As Christine mentioned in her most recent Political Diagnosis, the recently passed stimulus bill includes $1.1 billion for comparative effectiveness research, which compares “the clinical outcomes, effectiveness, and appropriateness of items, services, and procedures that are used to prevent, diagnose, or treat diseases, disorders, and other health conditions.”
Comparative effectiveness research is intended to inform medical decision-making. For example, it may ask whether an expensive new drug really works any better than an old, generic treatment, or whether it is enough of an improvement to justify the added cost. It may take the form of new clinical research, or of systematic reviews of the existing evidence. As respected medical blogger Kevin, MD explains regarding the value of this type of research:
Physicians need an authoritative source of unbiased data, untainted by the influence of drug companies and device manufacturers.
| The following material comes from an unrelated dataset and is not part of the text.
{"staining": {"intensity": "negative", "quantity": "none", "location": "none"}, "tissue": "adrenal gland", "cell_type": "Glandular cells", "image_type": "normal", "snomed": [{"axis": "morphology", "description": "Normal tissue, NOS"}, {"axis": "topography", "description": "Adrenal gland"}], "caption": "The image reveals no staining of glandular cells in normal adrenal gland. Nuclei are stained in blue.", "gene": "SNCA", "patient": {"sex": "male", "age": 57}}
With treatments and medications announced daily, having an entity definitively compare these newer, and often more expensive, options with established treatment regimens will be particularly useful in everyday practice.
The only way to tackle such a huge project is with money, and indeed, the Obama administration recognizes this fact by including $1.1 billion in comparative effectiveness research in the economic stimulus package.
Kevin also notes the source of some objections to this type of research:
“The pharmaceutical and device industry would like both the public and physicians to continue to assume that ‘newer means better.’ Not asking these questions allows them to continue promoting profit-making brand-name treatments.”
Indeed, a Wall Street Journal piece published prior to the passage of the stimulus bill suggested that drug and medical-device industries were “mobilizing to gut” the provision. Others critics have suggested that the funds will result in the government mandating or withholding medical treatments; the conference report on the stimulus bill, however, specifically states that a Federal Coordinating Council for Comparative Effectiveness Research will be created to coordinate the efforts, and that:
“…nothing shall be construed to permit the Council to mandate coverage, reimbursement, or other policies for any public or private payer. Further, the conference agreement includes language to clarify that none of the reports submitted or recommendations made by the Council shall be construed as mandates or clinical guidelines for payment, coverage, or treatment.”
As the New York Times noted in their coverage of the funding, supporters of the provision include “Consumer groups, labor unions, large employers and pharmacy benefit managers,” who expect the research to “fill gaps in the evidence available to doctors and patients.”
For resources related to evidence-based medicine, systematic reviews, and comparative effectiveness, see:
- The Agency for Healthcare Research and Quality – includes a section specific to women
- The Cochrane Library – their new and updated reviews currently include a number of topics relevant to women’s health, such as those on treatments for lactation suppression and Chinese herbal medicine for PMS.
- The Comparative Effectiveness Resource Center of the ECRI Institute
- The US Cochrane Center’s online tutorial on understanding evidence-based medicine (which we covered last month)
- The Centre for Evidence-Based Medicine
Full disclosure: one project I contribute to in my daily work is funded through the AHRQ, an agency which will receive some of the comparative effectiveness dollars included in the stimulus package.